Dia de los Muertos in Oaxaca Without a Tour

Visit the Zócalo

The Zócalo (city center) was alive from the moment we arrived on Thursday through our final time in Oaxaca on Saturday night scrambling to eat one last delicious gringa and use up our the rest of our pesos. The vendors stayed in mostly the same spots while we were there, spreading blankets on the ground to sell their hand-painted skulls, or setting up tables to display their handmade jewelry well into the night. Scattered amongst the vendor’s tents were altars built to loved ones and even some ofrendas for Guerrero’s forty-three missing students.

Dia de los Muertos in Oaxaca Without a Tour

Dia de los Muertos in Oaxaca Without a Tour

Dia de los Muertos in Oaxaca Without a Tour

One corner of the Zócalo contained several food carts (selling lots of hot dogs and hamburgers oddly enough) while the plaza itself is also permanently lined with open-air restaurants. If you wander a little further south, past the Mercado 20 de Noviembre, you might even discover the “best gringa ever” (accordingly to Charlie) at the random stall Parillada Che Che. Look for the spit roasting the greasy, bright red al pastor beside a stall of bootleg DVD’s. Seriously, I wouldn’t steer you wrong.

Dia de los Muertos in Oaxaca Without a Tour

Traipse Up and Down Alcalá

If you can. Because eventually this pedestrian street gets to be a clusterfuck… in a good way. Calle Alcalá was full of vendors during the day and night, but as the celebrations reached their height, the street became absolutely packed with people celebrating, locals dressed in costumes, street performers on stilts, musicians of all types, and children in scary costumes pretending to murder each other with scythes and expecting you to give them pesos for their performance.

Dia de los Muertos in Oaxaca Without a Tour

Many women and girls had their face painted to resemble Catrina, the female skeleton symbol of Día de los Muertos (typically seen wearing a hat full of flowers). In fact, there were rumored to be many beauty shops and ladies who would paint your face for 50 pesos, but (sadly) I never found them. Upon my return to the US, I discovered that apparently Mexican skull art had really become the next big thing in Halloween costume themes.

Dia de los Muertos in Oaxaca Without a Tour

Up and down Alcalá, there were also many yellow carts selling elotes – corn on a stick spread with mayo and chili powder. Of course I had to get one. While it was interesting and I do love mayonnaise, it wasn’t the sweet corn I’d been imagining and it became difficult to weave through the ridiculous crowds without getting mayonnaise in someone else’s hair… or my own.

Dia de los Muertos in Oaxaca Without a Tour

At the south end of the street before reaching the Zócalo, we watched as people created, for lack of a better term, sand art of brightly-painted skulls and skeletons. Ladders were set up so onlookers could take photos with a view and incense burned next to boxes meant for contributions of a few pesos to support the artwork.

* _INFORMATION SHOWN_:
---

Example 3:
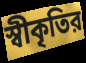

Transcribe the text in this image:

স্বীকৃতির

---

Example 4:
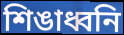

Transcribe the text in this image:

শিঙাধ্বনি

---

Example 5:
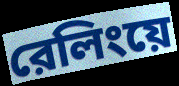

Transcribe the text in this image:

রেলিংয়েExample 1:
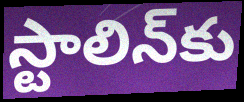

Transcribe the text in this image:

స్టాలిన్‌కు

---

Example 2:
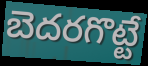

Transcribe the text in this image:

బెదరగొట్టే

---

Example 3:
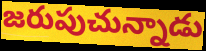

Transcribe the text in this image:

జరుపుచున్నాడు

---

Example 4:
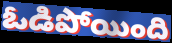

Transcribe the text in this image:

ఓడిపోయింది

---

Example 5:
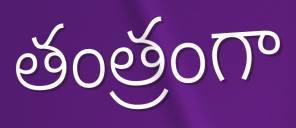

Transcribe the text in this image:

తంత్రంగా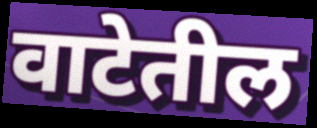
वाटेतील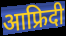
आफ्रिदी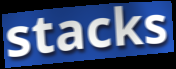
stacks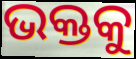
ଭକ୍ତକୁ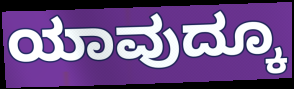
ಯಾವುದ್ಕೂ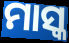
ମାସ୍କ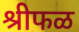
श्रीफळ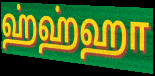
ஹ்ஹ்ஹாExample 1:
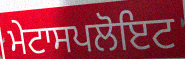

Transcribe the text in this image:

ਮੇਟਾਸਪਲੋਇਟ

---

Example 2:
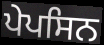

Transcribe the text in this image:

ਪੇਪਸਿਨ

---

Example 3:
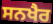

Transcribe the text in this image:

ਸਨਖੈਰ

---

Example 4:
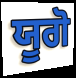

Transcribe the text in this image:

ਯੂਗੋ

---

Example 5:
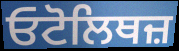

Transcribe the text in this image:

ਓਟੋਲਿਥਜ਼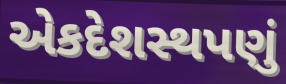
એકદેશસ્થપણું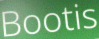
Bootis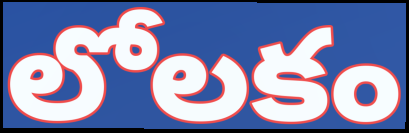
లోలకం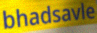
bhadsavleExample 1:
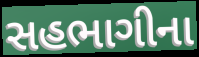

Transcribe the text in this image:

સહભાગીના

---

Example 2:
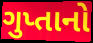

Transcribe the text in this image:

ગુપ્તાનો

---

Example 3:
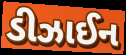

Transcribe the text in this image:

ડીઝાઈન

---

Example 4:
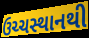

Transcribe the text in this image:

ઉચ્ચસ્થાનથી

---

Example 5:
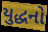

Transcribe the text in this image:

યુદ્ધનોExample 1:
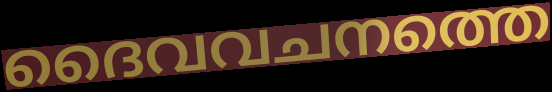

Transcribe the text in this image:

ദൈവവചനത്തെ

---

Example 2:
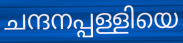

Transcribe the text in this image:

ചന്ദനപ്പള്ളിയെ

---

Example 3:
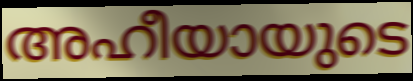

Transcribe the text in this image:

അഹീയായുടെ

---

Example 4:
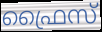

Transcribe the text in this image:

ഫ്രൈസ്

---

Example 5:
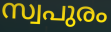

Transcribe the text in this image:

സ്വപുരം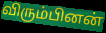
விரும்பினன்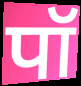
पॉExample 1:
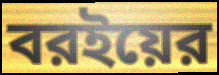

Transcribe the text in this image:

বরইয়ের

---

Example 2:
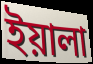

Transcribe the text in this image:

ইয়ালা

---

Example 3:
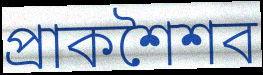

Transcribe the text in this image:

প্রাকশৈশব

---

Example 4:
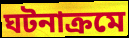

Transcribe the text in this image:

ঘটনাক্রমে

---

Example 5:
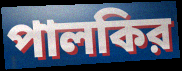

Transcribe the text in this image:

পালকির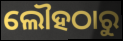
ଲୌହଠାରୁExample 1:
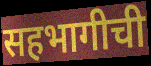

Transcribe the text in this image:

सहभागीची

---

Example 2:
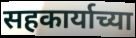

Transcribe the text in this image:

सहकार्याच्या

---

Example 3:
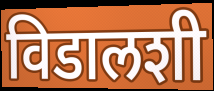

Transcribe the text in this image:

* _PROBLEMS_:
A - Transcribe the stretch of the Oaxaca travel piece from "The Zócalo (city center)" through "forty-three missing students.".
B - Go on with the Oaxaca travel piece from the point where it stops.

* _EXPECTED RESPONSES_:
A -
The Zócalo (city center) was alive from the moment we arrived on Thursday through our final time in Oaxaca on Saturday night scrambling to eat one last delicious gringa and use up our the rest of our pesos. The vendors stayed in mostly the same spots while we were there, spreading blankets on the ground to sell their hand-painted skulls, or setting up tables to display their handmade jewelry well into the night. Scattered amongst the vendor’s tents were altars built to loved ones and even some ofrendas for Guerrero’s forty-three missing students.

B -
Dia de los Muertos in Oaxaca Without a Tour

Toward the north end of Alcalá near Abasolo and Allende, lots of people gathered for fireworks near the fountain and plaza. Street performers set up shop next to makeshift containers for pesos (everybody’s hustling), and I swear we saw a guy painted in gold and dressed as a conquistador statue stand on one foot for over a minute. One neon-clad mime stood perfectly still on stilts until I dropped a few pesos into his hat, at which point he came to life (scaring the hell out of me), shook up a box filled with little rolled-up papers, and offered it to me. I took a miniature scroll and it turned out to be a horoscope! So cool.

Visit the Panteon General

While many companies offer to take you to the Panteon General (also known as Panteon San Miguel) and we saw several folks dropped off by tour vans here, you definitely don’t need a guide to visit this large cemetery located in Oaxaca proper. It was actually only a half mile from our Airbnb stay, so we walked. (Well, we attempted to walk without a map or directions, got a little off course, overshot it completely, and ended up taking a $2 cab ride to get to the cemetery.) We walked back.

Dia de los Muertos in Oaxaca Without a Tour

The entire street outside the cemetery walls was lined with stalls and tents selling tons of food for the visitors and flowers, candles, and decorations for the graves. On another side street, there was a carnival area complete with rides, games, loud noises, and prizes for kids and families.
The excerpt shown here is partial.